The effect size in the former study elicited skepticism from all quarters – even the authors – but all agreed that a large North American study is needed. We haven't heard the last on this issue.

Road sense

CCC 2012 hosted a highly entertaining debate on reporting serious medical conditions to the Ministry of Transportation as most Canadian provinces require – a debate that ended with both speakers and almost the entire audience cheerfully agreeing that such laws are useless and should largely be ignored.

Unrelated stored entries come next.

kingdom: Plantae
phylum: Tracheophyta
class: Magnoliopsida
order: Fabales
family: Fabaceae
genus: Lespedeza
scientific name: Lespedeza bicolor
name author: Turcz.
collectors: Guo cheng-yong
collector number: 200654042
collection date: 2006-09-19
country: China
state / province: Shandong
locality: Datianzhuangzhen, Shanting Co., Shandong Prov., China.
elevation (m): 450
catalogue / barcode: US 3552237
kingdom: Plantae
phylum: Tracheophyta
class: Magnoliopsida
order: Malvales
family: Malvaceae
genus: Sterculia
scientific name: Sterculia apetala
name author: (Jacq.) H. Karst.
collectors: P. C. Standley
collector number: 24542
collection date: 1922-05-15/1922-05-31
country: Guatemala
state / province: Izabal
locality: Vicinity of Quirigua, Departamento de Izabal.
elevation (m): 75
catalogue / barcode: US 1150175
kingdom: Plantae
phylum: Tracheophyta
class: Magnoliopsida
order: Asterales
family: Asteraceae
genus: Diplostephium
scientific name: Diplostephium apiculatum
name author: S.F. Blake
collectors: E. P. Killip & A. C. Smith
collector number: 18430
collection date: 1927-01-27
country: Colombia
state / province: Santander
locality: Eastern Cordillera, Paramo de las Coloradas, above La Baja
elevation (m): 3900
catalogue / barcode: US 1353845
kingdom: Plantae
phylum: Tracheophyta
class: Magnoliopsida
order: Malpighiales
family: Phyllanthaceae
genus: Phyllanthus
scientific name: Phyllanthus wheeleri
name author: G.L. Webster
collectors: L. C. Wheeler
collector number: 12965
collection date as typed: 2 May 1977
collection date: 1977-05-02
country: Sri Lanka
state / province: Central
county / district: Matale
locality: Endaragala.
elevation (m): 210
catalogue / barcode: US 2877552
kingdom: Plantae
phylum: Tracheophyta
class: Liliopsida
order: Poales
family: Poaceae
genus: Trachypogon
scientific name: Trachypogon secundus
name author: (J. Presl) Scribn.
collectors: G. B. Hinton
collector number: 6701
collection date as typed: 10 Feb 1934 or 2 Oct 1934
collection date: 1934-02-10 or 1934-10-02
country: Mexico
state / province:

Dr Christopher Simpson of Queen's University in Kingston laid out a convincing argument that reporting conditions such as syncope would prevent almost no accidents – Ontario data shows that only 1.6% of accidents involve a driver with a serious medical condition and it usually isn't a factor even then. Physicians would have to report 18,000 cardiac patients to save one life. "Can you think of a single drug that you would give to 18,000 patients, which would cause side effects in every one of them, to save one life?" he asked. His debate opponent, Dr Carlos Morillo of McMaster University – who wrote the CCS 2003 guidelines on assessing fitness to drive in the cardiac patient – tried dutifully to counter these arguments but his colleagues knew he was only playing devil's advocate and in fact largely agrees with Dr Simpson. It has already been shown in epilepsy that mandatory physician reporting just drives patients to conceal their illness and miss vital treatment. And so the current, common sense arrangement is likely to be maintained: very few patients will be reported and almost no physicians will be punished for failure to report.